** Okuma metni **

Kendisi için yaşamayan, muhterem insan NAZİK HOCA



Nazik Hoca; “Ben bu düşüncem, bu yaşayışım, bu çalışmamla Hz. Peygamberimizin yolunda mıyım? O’na lâyık mıyım?” diye düşünen ve sık sık “Tam O’nun yolunda olabilirsem ne mutlu bana” diyen ve olmaya çalışan sözü ile özü bir, bir kahramandı.
Kenan Rifâî Hazretlerinin sohbetlerinde çizdiği yol, Samiha Ayverdi Hanım Efendi’nin yürüdüğü yolun prensipleri idi. İşte bu prensipler de Nazik Hoca Hanım’ın varını yoğunu feda ettiği çalışmalarının özü idi.
“Samiha anne insanı tanımış kulluğa ermiştir. Aslına dönmedikçe, kendini bilmedikçe, Rabbini bulmadıkça huzura varılamayacağını, ezel ahdini hatırlamadıkça, asla mutlu olunamayacağını bilir” diyor Nazik Hocam. İşte Nazik Hocam böyle bir ulunun rehberliğinde yürüyordu.
Hizmet aşkı ile yanıp tutuşan bir aşk insanı idi. O sıradan bir öğretmen ve eğitimci değildi. O’nu Nazik Hoca yapan bir takım özellikleri vardı.
Merhum Hocamla 1966 yılında Kayseri Yüksek İslâm Enstitüsü’nde sınıfta karşılaştık. Hoca Hanım benim kafamdaki İslâm’a uymuyordu…
O zamanlar babam sağdı. Bir gün işten gelmişti. Kızmış söyleniyordu.

** İstenen **
Nazik Hoca hakkındaki metne göre anlatıcı, Nazik Hoca ile hangi yıl ve nerede karşılaşmış?

** Çıkarılan kayıtlar **
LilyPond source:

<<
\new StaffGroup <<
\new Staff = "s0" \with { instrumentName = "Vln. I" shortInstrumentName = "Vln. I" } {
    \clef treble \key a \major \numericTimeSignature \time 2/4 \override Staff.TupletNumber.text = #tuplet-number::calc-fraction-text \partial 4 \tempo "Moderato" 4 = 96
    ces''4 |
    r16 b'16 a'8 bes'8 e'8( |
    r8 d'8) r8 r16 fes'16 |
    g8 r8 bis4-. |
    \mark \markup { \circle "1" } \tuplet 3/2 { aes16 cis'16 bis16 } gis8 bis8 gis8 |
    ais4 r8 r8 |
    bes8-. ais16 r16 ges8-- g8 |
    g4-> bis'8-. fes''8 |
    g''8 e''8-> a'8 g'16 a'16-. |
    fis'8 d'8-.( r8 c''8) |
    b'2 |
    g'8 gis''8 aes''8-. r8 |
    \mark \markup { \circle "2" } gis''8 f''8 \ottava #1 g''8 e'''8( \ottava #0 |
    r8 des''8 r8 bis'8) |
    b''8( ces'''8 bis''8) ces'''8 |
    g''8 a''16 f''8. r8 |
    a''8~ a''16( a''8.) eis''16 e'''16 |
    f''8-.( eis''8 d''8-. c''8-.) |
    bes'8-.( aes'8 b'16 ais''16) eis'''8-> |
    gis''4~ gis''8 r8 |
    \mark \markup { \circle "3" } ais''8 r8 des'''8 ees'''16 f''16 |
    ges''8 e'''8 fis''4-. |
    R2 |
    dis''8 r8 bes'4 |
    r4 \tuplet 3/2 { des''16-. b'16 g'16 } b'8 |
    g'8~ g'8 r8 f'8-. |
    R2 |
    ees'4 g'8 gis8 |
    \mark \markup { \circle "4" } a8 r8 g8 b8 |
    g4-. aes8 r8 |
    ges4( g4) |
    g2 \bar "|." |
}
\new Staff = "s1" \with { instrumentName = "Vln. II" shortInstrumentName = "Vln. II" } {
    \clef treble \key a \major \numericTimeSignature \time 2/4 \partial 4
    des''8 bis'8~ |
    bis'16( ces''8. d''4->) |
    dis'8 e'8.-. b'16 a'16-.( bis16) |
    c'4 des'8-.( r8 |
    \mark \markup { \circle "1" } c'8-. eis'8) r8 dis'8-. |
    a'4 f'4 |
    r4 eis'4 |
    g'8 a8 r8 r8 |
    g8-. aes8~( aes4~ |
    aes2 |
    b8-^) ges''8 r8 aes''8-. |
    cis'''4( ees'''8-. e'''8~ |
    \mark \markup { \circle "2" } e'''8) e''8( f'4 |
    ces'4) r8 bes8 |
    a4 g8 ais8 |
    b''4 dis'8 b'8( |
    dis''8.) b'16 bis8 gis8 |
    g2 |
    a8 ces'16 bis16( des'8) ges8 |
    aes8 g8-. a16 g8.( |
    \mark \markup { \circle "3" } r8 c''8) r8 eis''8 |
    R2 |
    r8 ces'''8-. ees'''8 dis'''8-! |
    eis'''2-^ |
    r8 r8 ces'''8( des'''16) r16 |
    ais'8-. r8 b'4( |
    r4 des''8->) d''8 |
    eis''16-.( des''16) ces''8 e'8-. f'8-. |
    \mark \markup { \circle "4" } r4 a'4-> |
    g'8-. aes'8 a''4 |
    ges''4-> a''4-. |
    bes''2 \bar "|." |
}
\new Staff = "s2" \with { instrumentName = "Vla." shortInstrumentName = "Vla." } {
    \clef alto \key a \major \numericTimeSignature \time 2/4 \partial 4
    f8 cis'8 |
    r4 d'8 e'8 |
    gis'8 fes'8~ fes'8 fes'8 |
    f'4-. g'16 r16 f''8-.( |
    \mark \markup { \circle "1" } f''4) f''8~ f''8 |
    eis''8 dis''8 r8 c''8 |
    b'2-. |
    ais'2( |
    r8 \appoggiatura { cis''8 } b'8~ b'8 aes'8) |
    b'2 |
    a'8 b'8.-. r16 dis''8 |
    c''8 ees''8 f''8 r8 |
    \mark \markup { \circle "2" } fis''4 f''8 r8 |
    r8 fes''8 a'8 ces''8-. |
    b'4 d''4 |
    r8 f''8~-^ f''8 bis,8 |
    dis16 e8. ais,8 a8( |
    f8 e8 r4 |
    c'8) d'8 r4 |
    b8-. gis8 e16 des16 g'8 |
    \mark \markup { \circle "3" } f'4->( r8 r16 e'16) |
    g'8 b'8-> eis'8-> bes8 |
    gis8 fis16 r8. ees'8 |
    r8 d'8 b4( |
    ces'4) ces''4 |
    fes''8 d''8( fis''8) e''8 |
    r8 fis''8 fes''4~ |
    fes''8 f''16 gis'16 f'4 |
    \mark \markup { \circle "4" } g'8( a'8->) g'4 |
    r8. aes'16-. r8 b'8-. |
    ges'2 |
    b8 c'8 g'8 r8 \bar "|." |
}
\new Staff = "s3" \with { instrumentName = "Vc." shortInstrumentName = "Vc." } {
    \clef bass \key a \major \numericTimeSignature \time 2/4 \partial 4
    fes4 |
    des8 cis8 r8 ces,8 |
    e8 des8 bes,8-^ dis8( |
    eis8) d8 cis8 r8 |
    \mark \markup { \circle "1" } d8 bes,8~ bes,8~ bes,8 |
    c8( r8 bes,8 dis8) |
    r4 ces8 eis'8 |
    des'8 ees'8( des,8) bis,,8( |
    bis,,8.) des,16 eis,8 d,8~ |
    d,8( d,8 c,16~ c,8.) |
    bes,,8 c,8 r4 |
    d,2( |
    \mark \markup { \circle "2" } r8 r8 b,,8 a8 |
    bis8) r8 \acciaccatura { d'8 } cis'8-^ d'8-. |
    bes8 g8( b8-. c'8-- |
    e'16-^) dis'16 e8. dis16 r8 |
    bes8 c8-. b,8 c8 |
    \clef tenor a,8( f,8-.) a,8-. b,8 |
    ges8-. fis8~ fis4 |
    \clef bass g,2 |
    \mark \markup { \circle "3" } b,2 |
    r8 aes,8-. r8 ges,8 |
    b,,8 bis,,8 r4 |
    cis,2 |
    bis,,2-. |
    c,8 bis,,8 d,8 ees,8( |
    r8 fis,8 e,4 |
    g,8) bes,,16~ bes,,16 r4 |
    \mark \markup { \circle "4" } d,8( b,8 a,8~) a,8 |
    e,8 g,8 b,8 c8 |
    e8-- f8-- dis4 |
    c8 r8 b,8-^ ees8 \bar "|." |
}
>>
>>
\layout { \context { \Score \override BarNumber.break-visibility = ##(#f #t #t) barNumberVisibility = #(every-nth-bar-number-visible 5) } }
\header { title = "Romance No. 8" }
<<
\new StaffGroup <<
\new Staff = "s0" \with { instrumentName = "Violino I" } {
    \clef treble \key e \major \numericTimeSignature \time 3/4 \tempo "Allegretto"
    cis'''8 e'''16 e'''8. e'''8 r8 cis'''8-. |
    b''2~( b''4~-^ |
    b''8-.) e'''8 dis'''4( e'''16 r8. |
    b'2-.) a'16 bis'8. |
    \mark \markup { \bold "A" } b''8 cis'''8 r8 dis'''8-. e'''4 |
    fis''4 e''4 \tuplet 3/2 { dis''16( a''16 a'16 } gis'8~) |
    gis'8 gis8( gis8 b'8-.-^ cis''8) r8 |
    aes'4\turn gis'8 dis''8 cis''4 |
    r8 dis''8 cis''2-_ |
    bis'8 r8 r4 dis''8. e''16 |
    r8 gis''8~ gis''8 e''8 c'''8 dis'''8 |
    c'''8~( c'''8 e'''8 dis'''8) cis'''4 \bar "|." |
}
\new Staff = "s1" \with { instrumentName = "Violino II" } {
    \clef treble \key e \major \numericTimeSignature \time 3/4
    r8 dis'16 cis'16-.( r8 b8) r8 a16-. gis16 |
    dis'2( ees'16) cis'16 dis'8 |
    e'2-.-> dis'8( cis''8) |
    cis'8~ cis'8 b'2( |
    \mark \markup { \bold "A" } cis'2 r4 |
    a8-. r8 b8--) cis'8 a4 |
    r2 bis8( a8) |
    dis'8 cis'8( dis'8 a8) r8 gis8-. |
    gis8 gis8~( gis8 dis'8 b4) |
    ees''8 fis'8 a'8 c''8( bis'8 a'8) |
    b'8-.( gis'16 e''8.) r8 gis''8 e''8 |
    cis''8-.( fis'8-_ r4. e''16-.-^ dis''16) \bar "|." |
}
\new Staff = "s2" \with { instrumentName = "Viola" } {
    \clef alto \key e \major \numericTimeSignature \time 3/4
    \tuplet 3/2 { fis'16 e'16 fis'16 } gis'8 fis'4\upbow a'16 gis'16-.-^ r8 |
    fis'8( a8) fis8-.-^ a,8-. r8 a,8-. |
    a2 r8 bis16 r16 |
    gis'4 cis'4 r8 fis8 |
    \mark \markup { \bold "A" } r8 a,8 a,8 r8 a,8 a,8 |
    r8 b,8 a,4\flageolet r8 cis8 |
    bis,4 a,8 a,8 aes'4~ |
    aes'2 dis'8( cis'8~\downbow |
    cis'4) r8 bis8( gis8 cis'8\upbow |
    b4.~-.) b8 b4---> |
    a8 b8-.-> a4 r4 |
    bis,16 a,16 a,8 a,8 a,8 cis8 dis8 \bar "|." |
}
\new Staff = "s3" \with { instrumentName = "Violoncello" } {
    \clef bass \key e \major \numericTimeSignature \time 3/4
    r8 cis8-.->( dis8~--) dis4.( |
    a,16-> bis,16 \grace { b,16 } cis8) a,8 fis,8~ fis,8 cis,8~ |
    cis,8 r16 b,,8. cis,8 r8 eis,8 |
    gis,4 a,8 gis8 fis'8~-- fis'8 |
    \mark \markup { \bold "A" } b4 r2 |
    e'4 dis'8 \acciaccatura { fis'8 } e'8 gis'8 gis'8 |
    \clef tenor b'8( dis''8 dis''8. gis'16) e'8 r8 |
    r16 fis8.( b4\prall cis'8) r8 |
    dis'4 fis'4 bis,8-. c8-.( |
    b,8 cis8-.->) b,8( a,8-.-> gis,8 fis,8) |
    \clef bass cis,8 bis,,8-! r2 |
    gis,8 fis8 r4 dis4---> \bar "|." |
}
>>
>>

** Cevap **
1966 yılında, Kayseri Yüksek İslâm Enstitüsü'nde sınıfta.